*INSTRUCTIONS TO FOLLOW*
Repeat all of the data below word for word, keeping every line in its original order.

*EXCERPTED DATA*
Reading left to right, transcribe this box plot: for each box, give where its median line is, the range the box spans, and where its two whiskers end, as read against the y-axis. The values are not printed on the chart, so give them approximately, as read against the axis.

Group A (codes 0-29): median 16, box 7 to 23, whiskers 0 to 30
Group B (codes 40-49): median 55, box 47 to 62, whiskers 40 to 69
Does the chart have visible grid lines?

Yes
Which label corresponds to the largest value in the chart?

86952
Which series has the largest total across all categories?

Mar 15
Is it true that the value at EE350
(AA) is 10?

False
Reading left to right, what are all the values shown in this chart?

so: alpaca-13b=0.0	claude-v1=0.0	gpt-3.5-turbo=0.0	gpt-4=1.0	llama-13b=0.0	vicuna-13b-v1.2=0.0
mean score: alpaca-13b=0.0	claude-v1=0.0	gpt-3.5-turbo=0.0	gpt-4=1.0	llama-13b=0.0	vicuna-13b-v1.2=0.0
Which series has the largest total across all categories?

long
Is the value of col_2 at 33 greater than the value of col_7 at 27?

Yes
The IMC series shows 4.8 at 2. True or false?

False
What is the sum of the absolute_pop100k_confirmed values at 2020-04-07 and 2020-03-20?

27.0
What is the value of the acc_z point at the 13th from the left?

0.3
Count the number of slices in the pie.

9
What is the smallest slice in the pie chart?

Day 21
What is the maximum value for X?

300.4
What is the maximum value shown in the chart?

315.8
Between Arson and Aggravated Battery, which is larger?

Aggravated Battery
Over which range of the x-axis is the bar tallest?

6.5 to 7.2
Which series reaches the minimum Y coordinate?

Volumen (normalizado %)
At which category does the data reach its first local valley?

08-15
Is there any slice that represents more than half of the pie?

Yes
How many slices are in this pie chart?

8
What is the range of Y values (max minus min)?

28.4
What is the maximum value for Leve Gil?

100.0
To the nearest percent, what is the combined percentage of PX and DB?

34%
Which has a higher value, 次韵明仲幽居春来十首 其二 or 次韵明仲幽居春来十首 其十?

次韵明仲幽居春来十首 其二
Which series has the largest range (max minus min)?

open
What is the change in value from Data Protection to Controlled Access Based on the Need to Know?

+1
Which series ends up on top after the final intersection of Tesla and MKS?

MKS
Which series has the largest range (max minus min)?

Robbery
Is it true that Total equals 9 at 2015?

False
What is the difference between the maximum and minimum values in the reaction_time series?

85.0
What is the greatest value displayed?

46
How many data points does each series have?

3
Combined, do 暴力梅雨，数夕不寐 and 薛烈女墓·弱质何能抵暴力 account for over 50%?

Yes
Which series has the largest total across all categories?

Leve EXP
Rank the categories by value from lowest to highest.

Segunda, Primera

*COMPLETED TASK*
Reading left to right, transcribe this box plot: for each box, give where its median line is, the range the box spans, and where its two whiskers end, as read against the y-axis. The values are not printed on the chart, so give them approximately, as read against the axis.

Group A (codes 0-29): median 16, box 7 to 23, whiskers 0 to 30
Group B (codes 40-49): median 55, box 47 to 62, whiskers 40 to 69
Does the chart have visible grid lines?

Yes
Which label corresponds to the largest value in the chart?

86952
Which series has the largest total across all categories?

Mar 15
Is it true that the value at EE350
(AA) is 10?

False
Reading left to right, what are all the values shown in this chart?

so: alpaca-13b=0.0	claude-v1=0.0	gpt-3.5-turbo=0.0	gpt-4=1.0	llama-13b=0.0	vicuna-13b-v1.2=0.0
mean score: alpaca-13b=0.0	claude-v1=0.0	gpt-3.5-turbo=0.0	gpt-4=1.0	llama-13b=0.0	vicuna-13b-v1.2=0.0
Which series has the largest total across all categories?

long
Is the value of col_2 at 33 greater than the value of col_7 at 27?

Yes
The IMC series shows 4.8 at 2. True or false?

False
What is the sum of the absolute_pop100k_confirmed values at 2020-04-07 and 2020-03-20?

27.0
What is the value of the acc_z point at the 13th from the left?

0.3
Count the number of slices in the pie.

9
What is the smallest slice in the pie chart?

Day 21
What is the maximum value for X?

300.4
What is the maximum value shown in the chart?

315.8
Between Arson and Aggravated Battery, which is larger?

Aggravated Battery
Over which range of the x-axis is the bar tallest?

6.5 to 7.2
Which series reaches the minimum Y coordinate?

Volumen (normalizado %)
At which category does the data reach its first local valley?

08-15
Is there any slice that represents more than half of the pie?

Yes
How many slices are in this pie chart?

8
What is the range of Y values (max minus min)?

28.4
What is the maximum value for Leve Gil?

100.0
To the nearest percent, what is the combined percentage of PX and DB?

34%
Which has a higher value, 次韵明仲幽居春来十首 其二 or 次韵明仲幽居春来十首 其十?

次韵明仲幽居春来十首 其二
Which series has the largest range (max minus min)?

open
What is the change in value from Data Protection to Controlled Access Based on the Need to Know?

+1
Which series ends up on top after the final intersection of Tesla and MKS?

MKS
Which series has the largest range (max minus min)?

Robbery
Is it true that Total equals 9 at 2015?

False
What is the difference between the maximum and minimum values in the reaction_time series?

85.0
What is the greatest value displayed?

46
How many data points does each series have?

3
Combined, do 暴力梅雨，数夕不寐 and 薛烈女墓·弱质何能抵暴力 account for over 50%?

Yes
Which series has the largest total across all categories?

Leve EXP
Rank the categories by value from lowest to highest.

Segunda, Primera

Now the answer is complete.